Au terme de cette masterclass, vous aurez des notions solides sur l’épidémiologie des blessures en course à pied, vous serez également en mesure de connaître et modifier les facteurs de risque de blessure de vos patients quand cela est possible.

Épidémiologie

Commençons par une introduction historique à la course à pied. Au début de notre ère, la course à pied était essentielle à la survie humaine, car les hommes étaient considérés comme des proies et devaient développer leur endurance pour passer de proie à chasseur. Bien que la nécessité de courir pour survivre ait disparu, la course à pied reste extrêmement populaire en France, pratiquée par environ 19% des Français en 2014, avec une tendance à la hausse. Ce sport est attrayant en raison de son coût relativement bas et de ses contraintes temporelles minimes, ce qui en fait une activité accessible à la plupart des gens.

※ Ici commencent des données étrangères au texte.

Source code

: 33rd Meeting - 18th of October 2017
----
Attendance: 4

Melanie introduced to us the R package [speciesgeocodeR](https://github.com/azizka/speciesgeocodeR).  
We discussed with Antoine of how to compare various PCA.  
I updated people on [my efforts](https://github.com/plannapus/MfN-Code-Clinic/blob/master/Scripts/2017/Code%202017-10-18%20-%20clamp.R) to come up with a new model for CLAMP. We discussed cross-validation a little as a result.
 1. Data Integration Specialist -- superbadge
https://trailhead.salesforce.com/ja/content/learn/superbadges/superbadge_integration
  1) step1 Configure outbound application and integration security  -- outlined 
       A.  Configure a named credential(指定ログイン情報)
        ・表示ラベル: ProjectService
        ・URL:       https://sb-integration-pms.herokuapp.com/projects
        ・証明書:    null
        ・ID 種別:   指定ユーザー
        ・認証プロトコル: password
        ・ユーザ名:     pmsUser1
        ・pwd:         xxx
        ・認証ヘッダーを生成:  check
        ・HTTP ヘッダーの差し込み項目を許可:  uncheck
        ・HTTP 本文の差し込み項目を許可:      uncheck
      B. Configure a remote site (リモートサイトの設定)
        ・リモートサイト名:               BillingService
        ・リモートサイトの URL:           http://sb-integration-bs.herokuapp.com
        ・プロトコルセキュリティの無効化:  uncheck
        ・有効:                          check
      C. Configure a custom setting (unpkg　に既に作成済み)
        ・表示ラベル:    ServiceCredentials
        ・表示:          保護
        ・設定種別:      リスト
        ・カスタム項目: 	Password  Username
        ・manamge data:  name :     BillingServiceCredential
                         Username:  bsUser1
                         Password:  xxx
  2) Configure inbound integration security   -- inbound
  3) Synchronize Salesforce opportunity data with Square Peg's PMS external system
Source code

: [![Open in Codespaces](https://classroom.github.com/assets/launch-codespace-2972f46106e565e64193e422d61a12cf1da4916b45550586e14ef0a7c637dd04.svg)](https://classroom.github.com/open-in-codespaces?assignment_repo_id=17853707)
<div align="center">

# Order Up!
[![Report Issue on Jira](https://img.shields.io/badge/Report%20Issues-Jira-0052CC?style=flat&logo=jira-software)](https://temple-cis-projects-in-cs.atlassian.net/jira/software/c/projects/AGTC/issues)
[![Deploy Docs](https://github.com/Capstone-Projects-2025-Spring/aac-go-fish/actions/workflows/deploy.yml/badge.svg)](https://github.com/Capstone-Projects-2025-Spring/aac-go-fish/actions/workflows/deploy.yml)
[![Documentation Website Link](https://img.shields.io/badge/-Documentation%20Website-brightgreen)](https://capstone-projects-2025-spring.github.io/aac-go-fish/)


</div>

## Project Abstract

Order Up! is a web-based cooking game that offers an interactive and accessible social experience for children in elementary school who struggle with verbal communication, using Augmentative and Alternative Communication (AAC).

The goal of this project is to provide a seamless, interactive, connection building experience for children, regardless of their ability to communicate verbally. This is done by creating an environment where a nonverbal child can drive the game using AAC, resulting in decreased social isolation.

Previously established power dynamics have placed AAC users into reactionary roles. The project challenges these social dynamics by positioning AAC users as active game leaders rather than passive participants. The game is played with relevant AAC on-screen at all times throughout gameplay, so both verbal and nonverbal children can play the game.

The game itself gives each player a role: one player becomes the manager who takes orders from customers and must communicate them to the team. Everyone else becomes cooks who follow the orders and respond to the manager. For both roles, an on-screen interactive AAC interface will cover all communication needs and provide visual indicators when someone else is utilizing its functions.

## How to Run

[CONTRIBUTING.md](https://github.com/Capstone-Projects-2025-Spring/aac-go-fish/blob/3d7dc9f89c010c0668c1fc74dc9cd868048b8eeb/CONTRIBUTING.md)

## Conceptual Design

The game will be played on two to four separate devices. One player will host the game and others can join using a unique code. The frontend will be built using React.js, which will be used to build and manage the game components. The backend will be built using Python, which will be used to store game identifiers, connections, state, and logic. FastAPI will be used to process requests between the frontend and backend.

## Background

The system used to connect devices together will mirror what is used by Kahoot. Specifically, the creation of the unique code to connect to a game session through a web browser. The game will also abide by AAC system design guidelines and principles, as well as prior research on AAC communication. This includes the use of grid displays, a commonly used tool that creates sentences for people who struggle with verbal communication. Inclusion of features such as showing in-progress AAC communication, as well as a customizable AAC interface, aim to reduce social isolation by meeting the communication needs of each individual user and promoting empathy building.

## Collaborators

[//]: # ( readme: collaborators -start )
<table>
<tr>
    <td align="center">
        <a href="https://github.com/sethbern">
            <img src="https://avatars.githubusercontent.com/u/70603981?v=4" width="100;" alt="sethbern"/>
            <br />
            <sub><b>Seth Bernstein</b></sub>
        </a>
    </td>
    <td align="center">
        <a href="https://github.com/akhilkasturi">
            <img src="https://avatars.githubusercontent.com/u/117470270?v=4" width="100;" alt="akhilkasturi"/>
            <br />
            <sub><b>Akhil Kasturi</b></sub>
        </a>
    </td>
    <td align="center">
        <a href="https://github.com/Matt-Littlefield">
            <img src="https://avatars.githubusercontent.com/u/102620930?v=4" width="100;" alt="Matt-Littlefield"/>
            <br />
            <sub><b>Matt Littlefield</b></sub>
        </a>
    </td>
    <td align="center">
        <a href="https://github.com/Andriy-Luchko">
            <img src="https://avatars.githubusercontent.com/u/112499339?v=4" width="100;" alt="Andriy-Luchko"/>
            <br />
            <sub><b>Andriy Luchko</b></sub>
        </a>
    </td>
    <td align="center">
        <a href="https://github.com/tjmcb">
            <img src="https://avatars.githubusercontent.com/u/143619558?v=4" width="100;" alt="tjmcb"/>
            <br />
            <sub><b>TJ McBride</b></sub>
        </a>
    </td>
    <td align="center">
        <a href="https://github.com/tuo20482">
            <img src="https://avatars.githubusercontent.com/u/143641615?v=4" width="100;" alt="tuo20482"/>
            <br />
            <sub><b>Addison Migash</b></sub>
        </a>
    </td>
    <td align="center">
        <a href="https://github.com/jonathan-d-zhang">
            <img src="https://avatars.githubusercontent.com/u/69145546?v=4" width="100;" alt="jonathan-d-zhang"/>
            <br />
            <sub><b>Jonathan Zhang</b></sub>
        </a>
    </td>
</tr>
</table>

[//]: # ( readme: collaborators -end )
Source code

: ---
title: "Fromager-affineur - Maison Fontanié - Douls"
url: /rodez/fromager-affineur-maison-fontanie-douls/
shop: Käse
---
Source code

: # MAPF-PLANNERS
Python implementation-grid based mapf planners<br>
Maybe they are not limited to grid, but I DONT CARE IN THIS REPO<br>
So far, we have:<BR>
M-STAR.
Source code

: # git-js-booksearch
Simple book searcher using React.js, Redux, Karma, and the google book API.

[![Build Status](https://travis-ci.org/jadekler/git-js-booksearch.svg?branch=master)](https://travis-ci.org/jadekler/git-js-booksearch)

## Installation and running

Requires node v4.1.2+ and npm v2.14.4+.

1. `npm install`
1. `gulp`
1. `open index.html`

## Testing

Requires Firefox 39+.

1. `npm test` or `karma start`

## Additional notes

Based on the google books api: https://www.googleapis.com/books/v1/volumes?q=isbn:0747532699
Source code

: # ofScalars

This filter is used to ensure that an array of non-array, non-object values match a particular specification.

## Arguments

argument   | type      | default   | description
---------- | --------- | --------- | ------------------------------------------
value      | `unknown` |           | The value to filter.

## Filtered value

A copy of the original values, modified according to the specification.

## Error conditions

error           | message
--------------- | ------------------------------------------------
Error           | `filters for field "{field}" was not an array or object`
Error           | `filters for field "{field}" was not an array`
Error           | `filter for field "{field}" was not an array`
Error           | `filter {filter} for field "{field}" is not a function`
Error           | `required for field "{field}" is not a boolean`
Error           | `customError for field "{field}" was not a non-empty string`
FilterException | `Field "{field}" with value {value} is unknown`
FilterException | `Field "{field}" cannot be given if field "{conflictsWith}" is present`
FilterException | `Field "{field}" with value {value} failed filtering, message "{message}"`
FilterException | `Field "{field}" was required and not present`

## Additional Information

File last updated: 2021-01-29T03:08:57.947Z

En ce qui concerne l'épidémiologie, il est important de noter que 70 à 80% des blessures en course à pied sont des blessures de surutilisation. Environ la moitié des coureurs se blessent chaque année, ce qui peut entraîner l'arrêt de la pratique ou une diminution du plaisir de courir. Étant donné les nombreux bienfaits de la course à pied pour la santé, il est essentiel pour les kinésithérapeutes de prévenir ces blessures autant que possible pour assurer la santé et le bien-être de leurs patients. Bien que les blessures traumatiques soient moins fréquentes, elles peuvent néanmoins affecter les performances et nécessitent une prise en charge appropriée.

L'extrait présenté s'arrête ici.